Items from a data source:
--- START ---

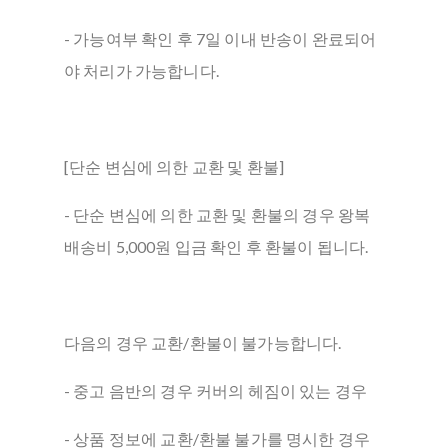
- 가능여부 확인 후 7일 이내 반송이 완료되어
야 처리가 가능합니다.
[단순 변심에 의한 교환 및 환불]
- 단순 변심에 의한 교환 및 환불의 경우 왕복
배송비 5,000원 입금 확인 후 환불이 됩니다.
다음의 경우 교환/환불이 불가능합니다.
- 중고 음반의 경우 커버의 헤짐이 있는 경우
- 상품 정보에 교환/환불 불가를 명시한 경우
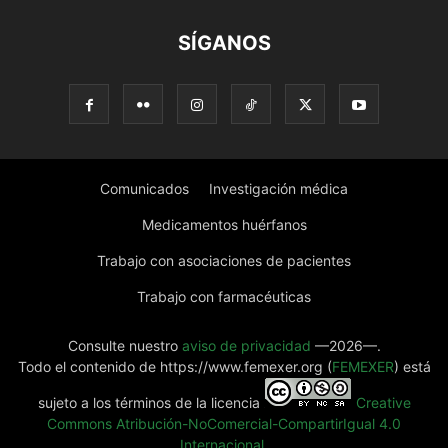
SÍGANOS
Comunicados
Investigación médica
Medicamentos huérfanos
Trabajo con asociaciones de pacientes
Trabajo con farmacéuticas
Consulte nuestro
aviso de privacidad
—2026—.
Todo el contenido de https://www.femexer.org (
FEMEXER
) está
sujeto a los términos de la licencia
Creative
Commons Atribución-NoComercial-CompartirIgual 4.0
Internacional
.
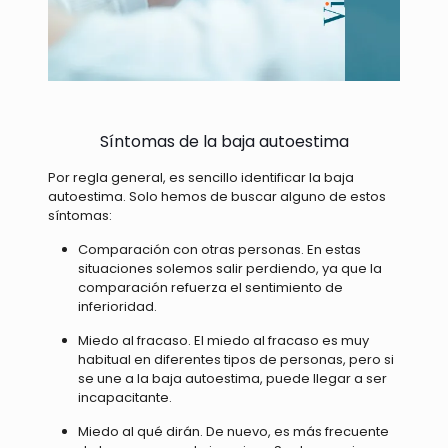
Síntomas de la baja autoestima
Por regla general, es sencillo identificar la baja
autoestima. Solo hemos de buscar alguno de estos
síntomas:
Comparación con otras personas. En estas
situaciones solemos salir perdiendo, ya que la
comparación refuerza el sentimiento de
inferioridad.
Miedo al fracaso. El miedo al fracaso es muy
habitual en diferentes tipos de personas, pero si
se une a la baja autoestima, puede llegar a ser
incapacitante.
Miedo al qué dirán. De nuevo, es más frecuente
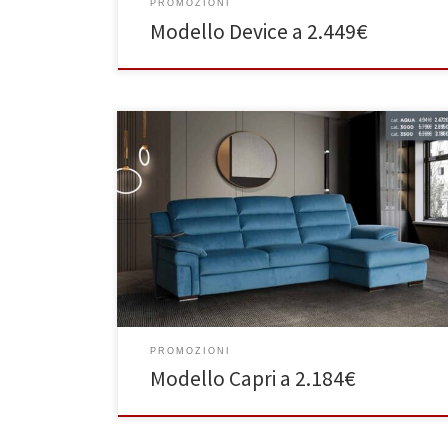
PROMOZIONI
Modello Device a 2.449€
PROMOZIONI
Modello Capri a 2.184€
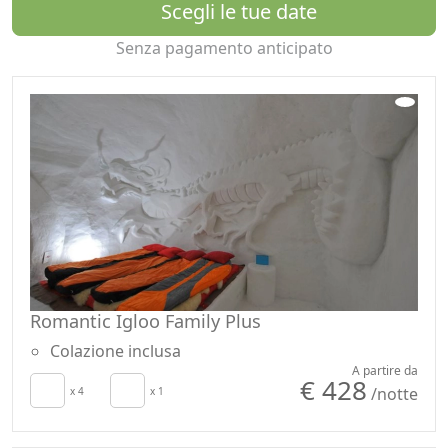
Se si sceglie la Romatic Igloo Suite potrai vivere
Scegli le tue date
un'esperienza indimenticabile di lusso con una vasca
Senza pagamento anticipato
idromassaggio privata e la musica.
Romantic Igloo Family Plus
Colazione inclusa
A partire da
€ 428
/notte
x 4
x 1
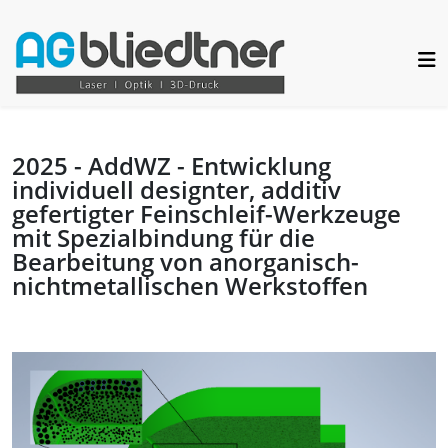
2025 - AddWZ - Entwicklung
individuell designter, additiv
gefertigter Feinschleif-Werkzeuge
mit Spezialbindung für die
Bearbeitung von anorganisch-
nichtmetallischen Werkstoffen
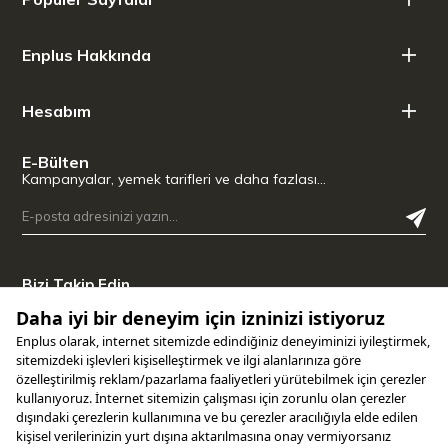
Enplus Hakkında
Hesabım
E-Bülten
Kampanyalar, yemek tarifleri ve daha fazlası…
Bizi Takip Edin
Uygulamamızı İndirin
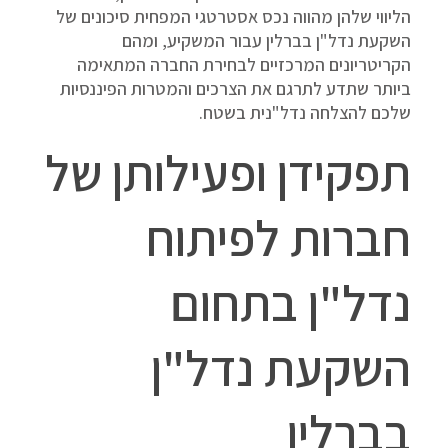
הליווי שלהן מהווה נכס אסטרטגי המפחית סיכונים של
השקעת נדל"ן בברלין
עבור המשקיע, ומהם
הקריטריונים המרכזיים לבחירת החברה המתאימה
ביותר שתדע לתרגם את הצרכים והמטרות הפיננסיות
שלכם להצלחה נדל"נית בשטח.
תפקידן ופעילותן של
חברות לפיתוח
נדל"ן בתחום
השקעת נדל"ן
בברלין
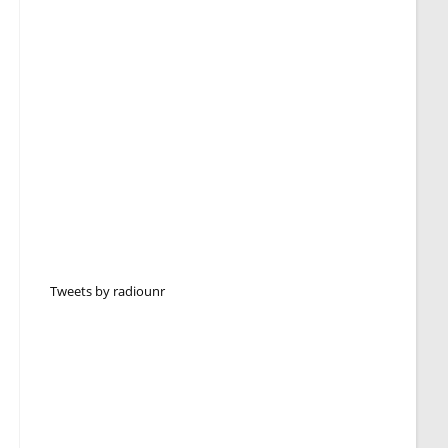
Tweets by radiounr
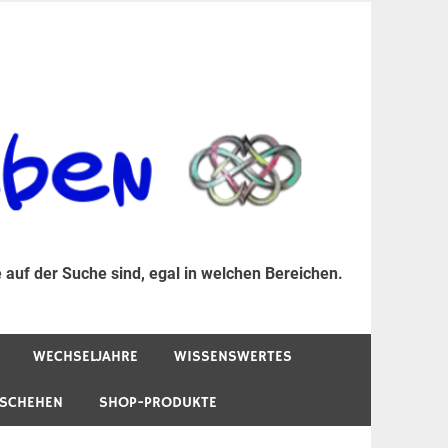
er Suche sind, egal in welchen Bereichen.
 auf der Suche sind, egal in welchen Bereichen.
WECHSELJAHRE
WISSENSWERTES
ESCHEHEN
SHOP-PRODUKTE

--- END ---
--- START ---

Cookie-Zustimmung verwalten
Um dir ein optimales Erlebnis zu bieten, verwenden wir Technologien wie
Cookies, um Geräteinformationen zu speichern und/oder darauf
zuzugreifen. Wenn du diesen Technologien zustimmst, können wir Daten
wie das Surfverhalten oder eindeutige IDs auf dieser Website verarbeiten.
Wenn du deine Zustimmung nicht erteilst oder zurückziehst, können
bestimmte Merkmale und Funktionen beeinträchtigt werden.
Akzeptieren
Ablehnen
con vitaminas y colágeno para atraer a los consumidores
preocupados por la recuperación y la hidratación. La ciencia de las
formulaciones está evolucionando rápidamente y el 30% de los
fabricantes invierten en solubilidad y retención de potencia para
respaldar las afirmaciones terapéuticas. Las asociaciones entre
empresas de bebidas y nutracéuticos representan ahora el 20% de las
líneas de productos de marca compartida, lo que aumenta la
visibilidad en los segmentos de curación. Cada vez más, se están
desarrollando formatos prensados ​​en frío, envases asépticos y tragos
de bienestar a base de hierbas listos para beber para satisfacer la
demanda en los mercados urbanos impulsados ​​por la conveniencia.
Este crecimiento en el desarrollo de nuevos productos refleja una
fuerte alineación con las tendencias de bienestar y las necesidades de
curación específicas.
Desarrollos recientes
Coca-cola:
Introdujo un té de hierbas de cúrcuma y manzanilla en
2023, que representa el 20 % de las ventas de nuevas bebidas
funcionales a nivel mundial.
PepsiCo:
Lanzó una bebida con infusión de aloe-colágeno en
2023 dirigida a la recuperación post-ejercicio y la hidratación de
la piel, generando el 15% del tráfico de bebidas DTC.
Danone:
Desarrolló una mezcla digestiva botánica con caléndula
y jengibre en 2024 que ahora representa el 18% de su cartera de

--- END ---

# [Brief]
The expected answer is a copy of each line above containing "oder".

# [Expected answer]
Cookies, um Geräteinformationen zu speichern und/oder darauf
wie das Surfverhalten oder eindeutige IDs auf dieser Website verarbeiten.
Wenn du deine Zustimmung nicht erteilst oder zurückziehst, können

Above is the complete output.